An update to my posting a year ago when we had a home inspector review our Trendmaker home.

We are now seeing some signs of problems with our upstairs flooring. We have two places in two different bathrooms where the tile has cracked in a straight line over three or more tiles.

It seems the joist is pressing on the plywood decking creating a high spot in the floor that eventually cracked the tile. Given the weather, we're going to wait until the fall to fix this problem. Its not really noticeable cosmetically since the tile looks like multi-colored marble. We're more worried about being able to find the tile for the repair.

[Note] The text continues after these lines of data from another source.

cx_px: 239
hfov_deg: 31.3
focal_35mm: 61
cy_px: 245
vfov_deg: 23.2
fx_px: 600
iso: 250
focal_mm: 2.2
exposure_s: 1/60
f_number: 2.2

We don't see any bottom floor foundation issues yet, but I think we are seeing the settling of the house after two years of living. We hope we won't have other issues. We are keeping the foundation watered and have a sprinkler system, so there isn't much more we can do.

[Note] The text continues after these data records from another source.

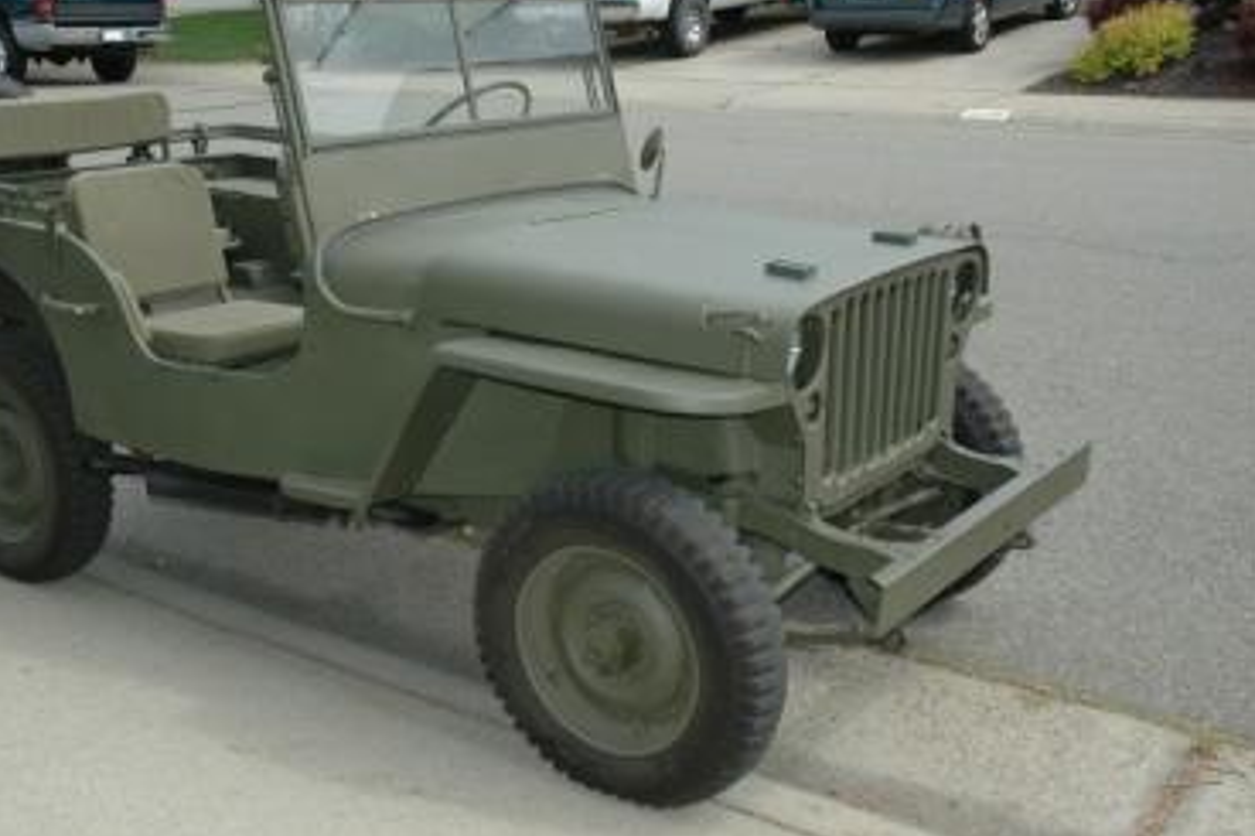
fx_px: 1589
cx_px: 508
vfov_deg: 29.4
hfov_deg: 42.9
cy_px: 348
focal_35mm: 46
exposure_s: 1/500
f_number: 5
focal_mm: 25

The only other issue we have had is that we had to reinforce our back fence, which backs up the levy. Our lot had been "built-up" by a couple of feet and the dirt only extened a few inches beyond our property line before dropping down about 8 inches to the levy floor. As a result, there wasn't much support for the fence posts and we got a lot of leaning in the fence line. We have an unusually large lot, and our back fence is 179 feet long. We paid 1k to get additional posts put in three feet deep and the fence was corrected. Hurricane Ike didn't damage the fence while neighbors and others on the levy had downed fences. The other comment i'd say about Trendmaker fences is that their sub builds a pretty crappy fence overall. WHile the posts are now stable, we'll end up replacing the fence boards in about another year. They are splitting, they weren't attached well, etc.

So, I'd suggest that if your lot is built up by adding soil to it, make sure the fence posts go down an extra foot to maintain their stability.